What is required:
Please copy the SICP Exercise 1.19 text starting at "Exercise 1.19 of" and ending at "b <- bp + aq.", changing "clever" to "ingenious".

Text passage:
◆ ◆ ◆ ◆

Exercise 1.19 of SICP
Exercise 1.19: There is a clever algorithm for computing the Fibonacci numbers in a logarithmic
number of steps. Recall the transformation of the state variables a and b in the fib-iter
process of section 1.2.2: a <- a + b and b <- a. Call this transformation T, and observe
that applying T over and over again n times, starting with 1 and 0, produces the pair
Fib(n+1) and Fib(n). In other words, the Fibonacci numbers are produced by applying $T^n$,
the $n^{th}$ power of the transformation T, starting with the pair (1,0).
Now consider $T_{pq}$ to be the special case of p = 0 and q = 1 in a family of
transformations $T_{pq}$, where $T_{pq}$ transforms the pair (a,b) according to
a <- bq + aq + ap and b <- bp + aq.
Show that if we apply such a transformation $T_{pq}$ twice, the effect is the same as
using a single transformation $T_{p’q’}$ of the same form, and compute p' and q' in terms
of p and q. This gives us an explicit way to square these transformations, and thus we can
compute Tn using successive squaring, as in the fast-expt procedure. Put this all together
to complete the following procedure, which runs in a logarithmic number of steps:
(define (fib n)
(fib-iter 1 0 0 1 n))
(define (fib-iter a b p q count)
(cond ((= count 0) b)
((even? count)
(fib-iter a
b
?? ;; compute p'
?? ;; compute q'
(/ count 2)))
(else (fib-iter (+ (* b q) (* a q) (* a p))
(+ (* b p) (* a q))
p
q
(- count 1)))))
Definition of $a_1$ and $b_1$:
$$ a_1 \leftarrow bq + aq + ap $$
$$ b_1 \leftarrow bp + aq $$ $$ T^2_{pq} = T_{p’q’} $$ $$ a_1 = bq + aq + ap $$ $$ b_1 = bp + aq $$ $$ a_2 = b_1q + a_1q + a_1p $$ $$ b_2 = b_1p + a_1q $$
The key here is to substitute from the definition of $a_1$ and $b_1$ into $a_2$
and $b_2$ in order to get p' and q'
I start with $b_2$ because the expression is simpler to work with. The values I get
for p' and q' must also work with $a_2$
$$ b_2 = b_1p + a_1q = (bp+aq)p + (bq+aq+ap)q $$
$$ b_2 = bp^2+aqp + bq^2+aq^2+aqp $$
$$ b_2 = b(p^2+ q^2)+a(2qp+q^2) $$
$$ p’=(p^2+ q^2) $$
$$ q’= (2qp+q^2) $$
$$ b_2 = bp’+aq’ $$
$a_2$ is trickier to check because of the number of terms, I’ll take a few short cuts here in showing the math
$$ a_2 = bpq + aq^2 + bq^2 + aq^2 + aqp + bqp + aqp + ap^2 $$
$$ a_2 = b(2qp+q^2) + a(2qp+q^2) + a(p^2+ q^2) $$
$$ a_2 = bq’+aq’+ap’ $$
Finally: $ T^2_{pq} = T_{p’q’} $ where $ p’= p^2 + q^2 $ and $ q’= 2qp + q^2 $
(define (square x) (* x x))
(define (fib n)
(fib-iter 1 0 0 1 n))
(define (fib-iter a b p q count)
(cond ((= count 0) b)
((even? count)
(fib-iter a
b
(+ (square p) (square q)) ; compute p'
(+ (* 2 p q) (square q)) ; compute q'
(/ count 2)))
(else
(fib-iter (+ (* b q) (* a q) (* a p))
(+ (* b p) (* a q))
p
q
(- count 1)))))
> (fib 10)
55
> (fib 100)
354224848179261915075

◆ ◆ ◆ ◆

Records shown:
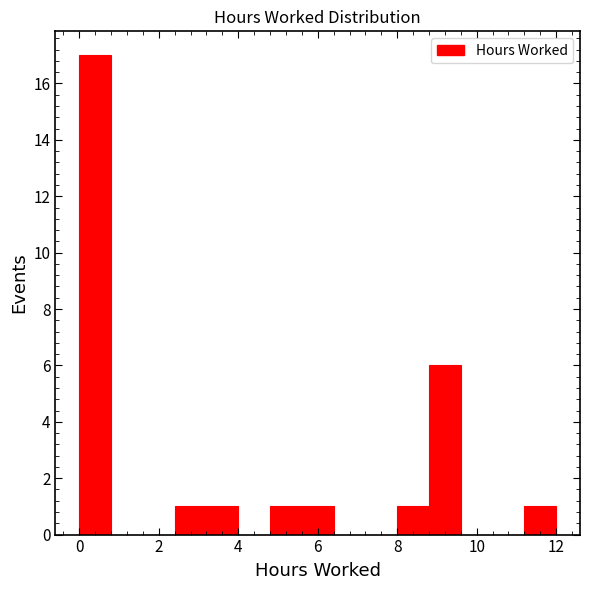

Which range on the x-axis has the tallest bar?

0.0 to 0.8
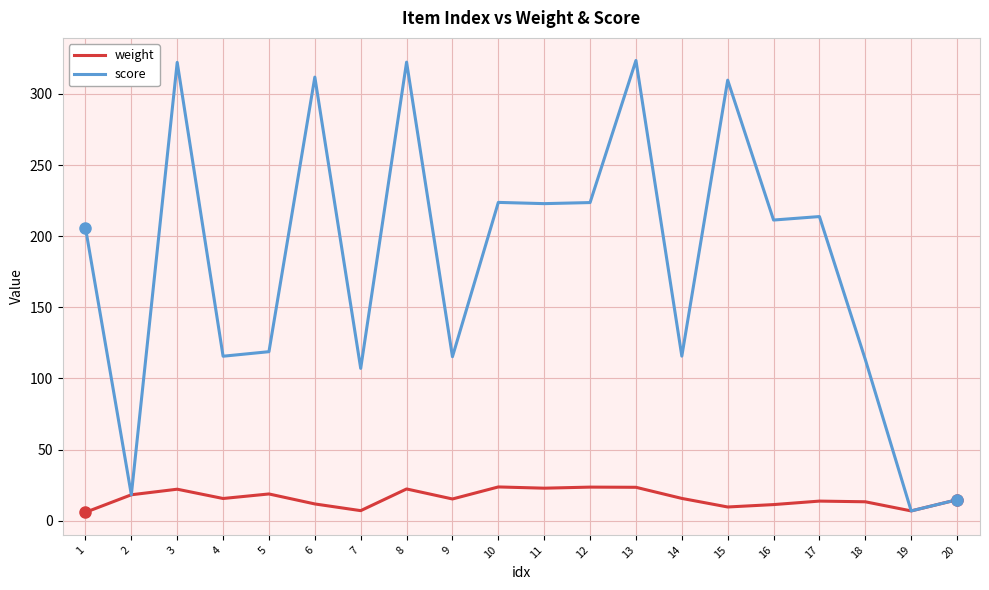

Is it true that weight equals 13.8 at 17?

True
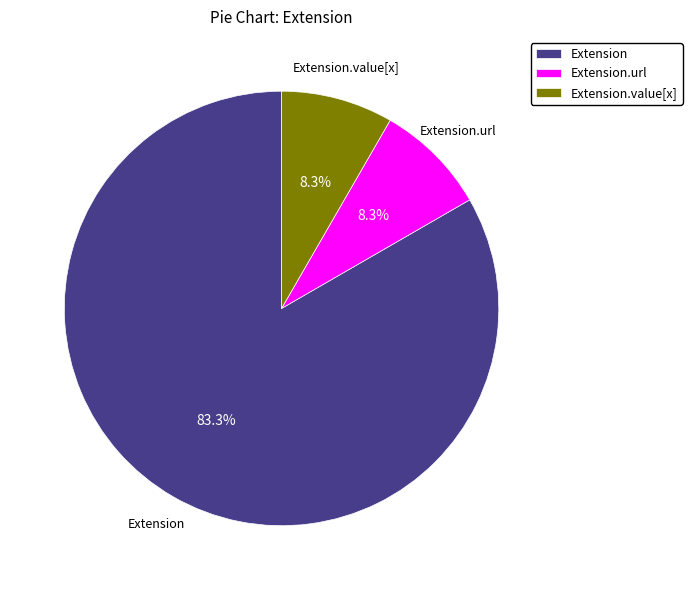

What percentage is the Extension.url slice, to the nearest percent?

8%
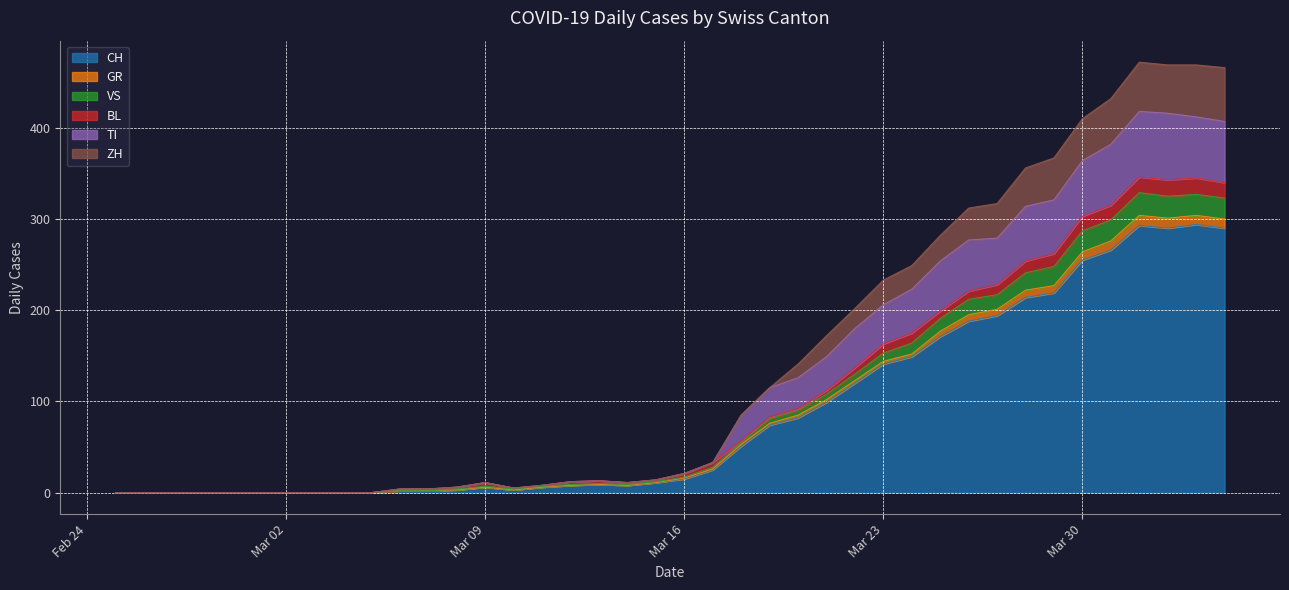

What is the highest value of the CH series?

294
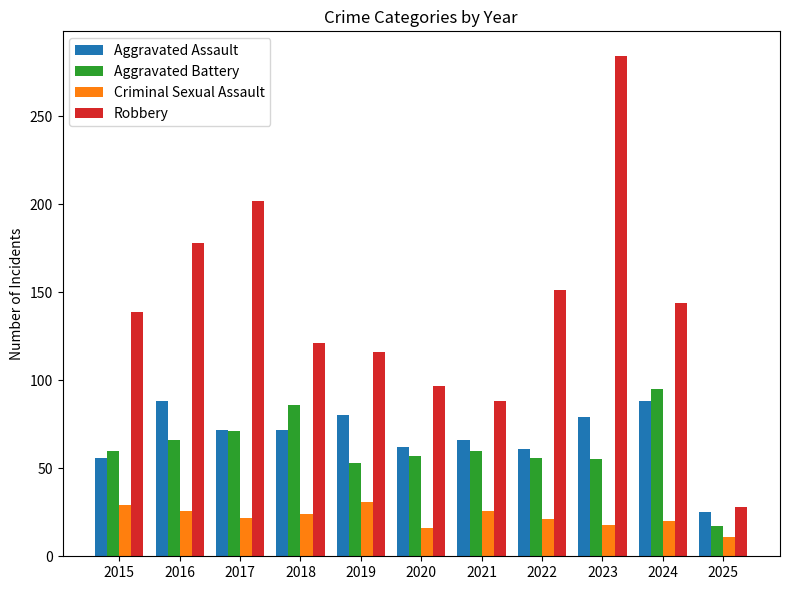

The Criminal Sexual Assault series shows 24 at 2018. True or false?

True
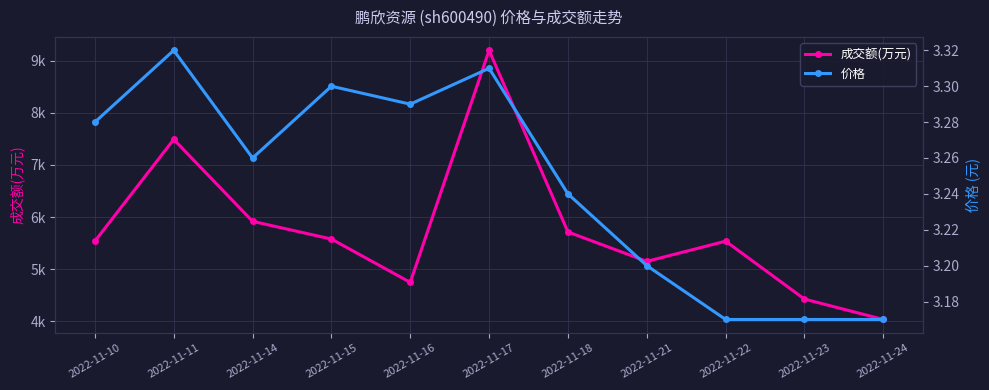

What is the minimum value for 价格?

3.2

◆ ◆ ◆ ◆

Worked solution:
Exercise 1.19 of SICP
Exercise 1.19: There is a ingenious algorithm for computing the Fibonacci numbers in a logarithmic
number of steps. Recall the transformation of the state variables a and b in the fib-iter
process of section 1.2.2: a <- a + b and b <- a. Call this transformation T, and observe
that applying T over and over again n times, starting with 1 and 0, produces the pair
Fib(n+1) and Fib(n). In other words, the Fibonacci numbers are produced by applying $T^n$,
the $n^{th}$ power of the transformation T, starting with the pair (1,0).
Now consider $T_{pq}$ to be the special case of p = 0 and q = 1 in a family of
transformations $T_{pq}$, where $T_{pq}$ transforms the pair (a,b) according to
a <- bq + aq + ap and b <- bp + aq.